Stessa stanza o stanze separate: cosa considerare
Non esiste una risposta univoca valida per tutte le famiglie, ma la maggior parte dei genitori di gemelli riporta risultati migliori tenendo i bambini nella stessa stanza fin dall'inizio, quando possibile: si abituano ai rumori l'uno dell'altro come rumore di fondo normale, in modo simile a come un neonato si abitua ai rumori della casa. Separare le stanze diventa spesso più utile più avanti, intorno ai 2-4 anni, se uno dei due sviluppa un sonno particolarmente leggero o se iniziano a stimolarsi a vicenda invece di dormire.

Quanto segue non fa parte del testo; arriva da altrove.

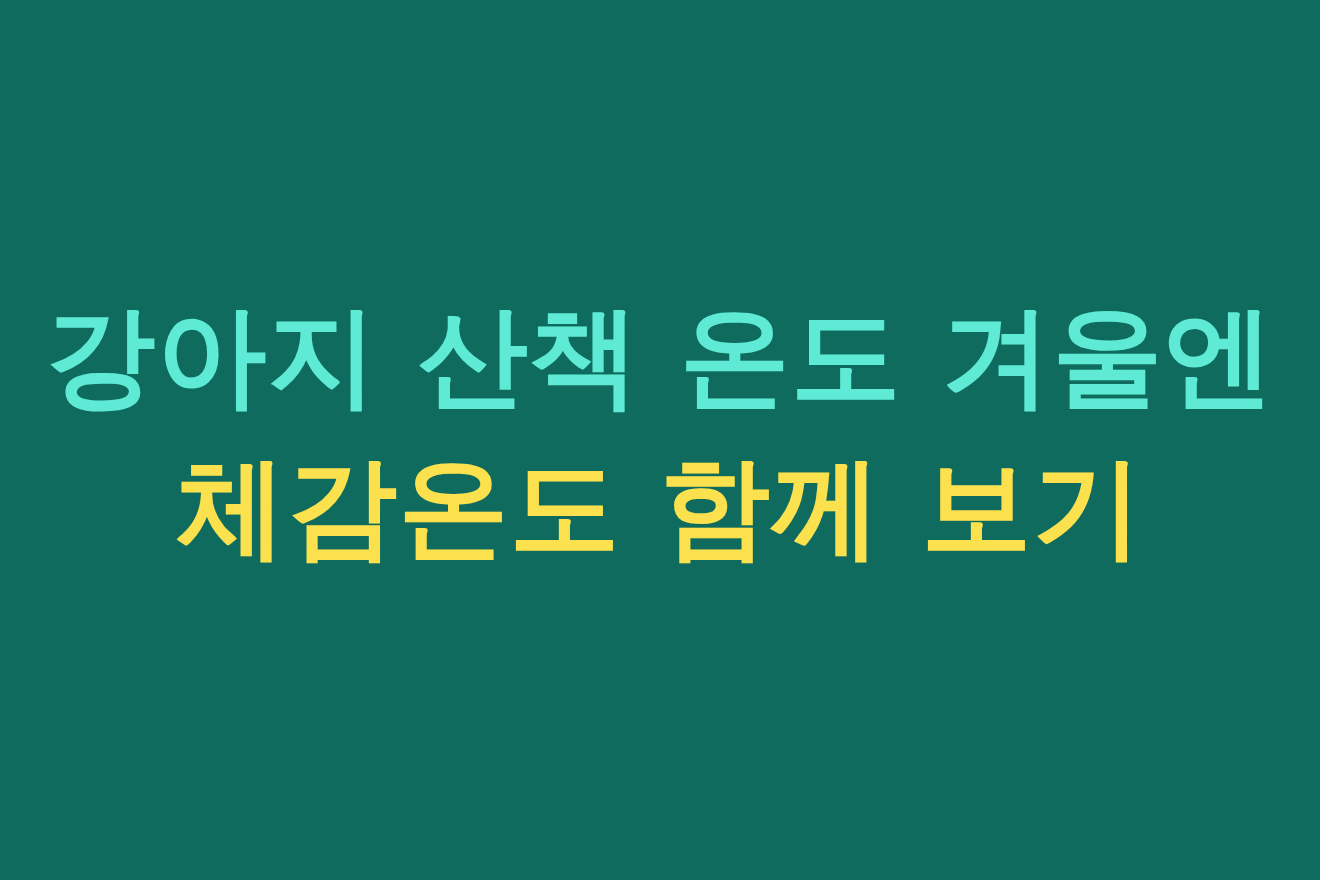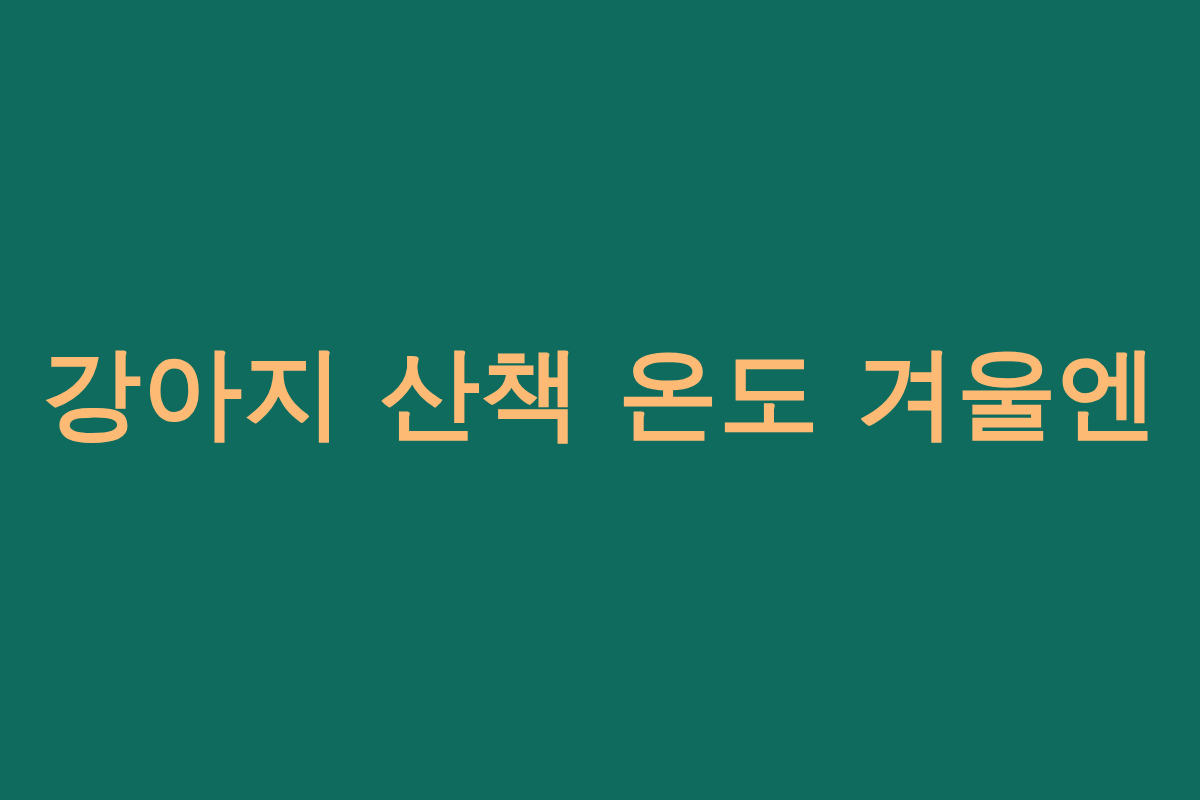--- a/index.html
+++ b/index.html
@@ -67,7 +67,7 @@
 
   <div id="title-block">
 
-    <span class="title-line title-line--primary" style="color: #fdba74;">강아지 산책 온도 겨울엔</span>
+    <span class="title-line title-line--primary" style="color: #5eead4;">강아지 산책 온도 겨울엔</span>
 
 
   </div>

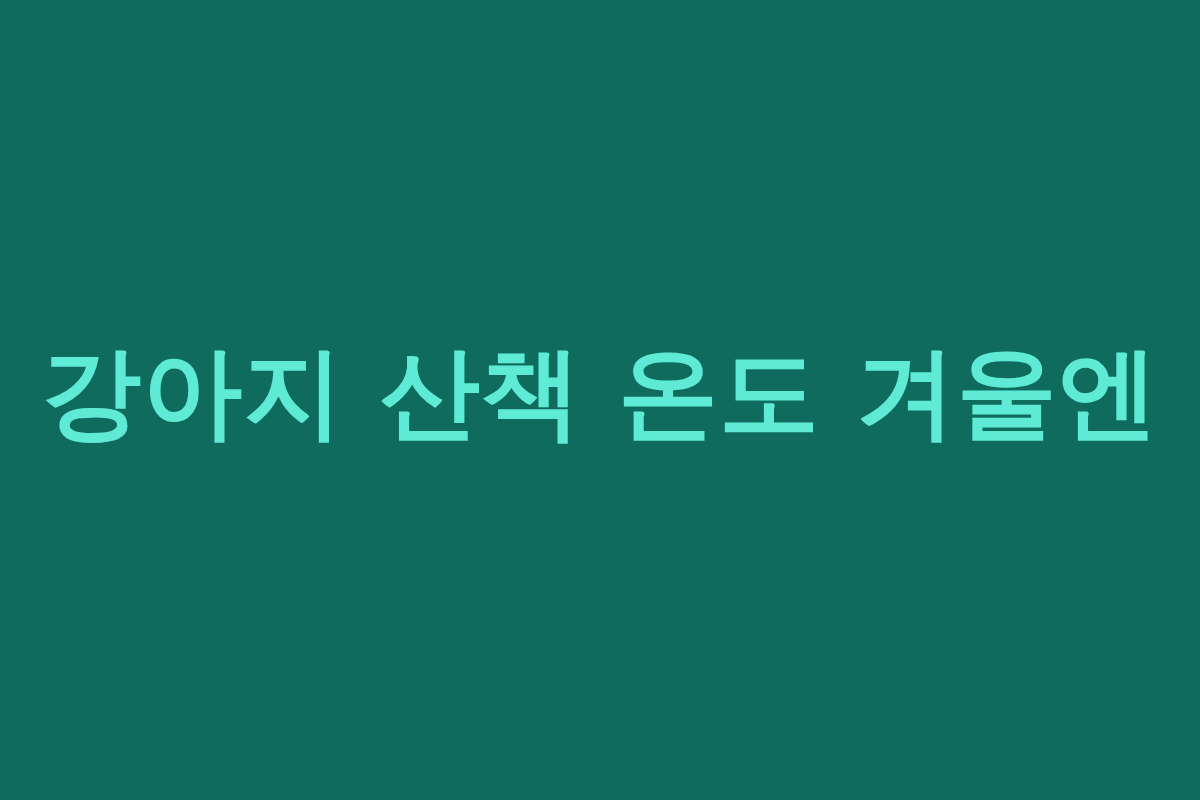--- a/index.html
+++ b/index.html
@@ -69,6 +69,7 @@
 
     <span class="title-line title-line--primary" style="color: #5eead4;">강아지 산책 온도 겨울엔</span>
 
+    <span class="title-line title-line--secondary" style="color: rgb(252, 225, 78);">체감온도 함께 보기</span>
 
   </div>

Sincronizzare gli orari: vale lo sforzo iniziale
Nei primi mesi, sincronizzare le poppate e i sonnellini di due neonati richiede un impegno attivo (a volte anche svegliando delicatamente uno dei due per allinearlo all'altro), ma questo investimento iniziale ripaga rapidamente: due bambini con orari sincronizzati significano, in pratica, un solo blocco di gestione invece di due continui e sovrapposti, con benefici enormi per il riposo dei genitori.
Cosa fare quando uno sveglia l'altro
Nei primi giorni nella stessa stanza è normale che un pianto svegli temporaneamente l'altro gemello. Nella maggior parte dei casi, se non si interviene in modo eccessivo, il secondo bambino si riaddormenta da solo in pochi minuti — intervenire troppo rapidamente rischia di prolungare il risveglio invece di risolverlo. Dare qualche minuto di margine, prima di intervenire, è spesso la strategia più efficace.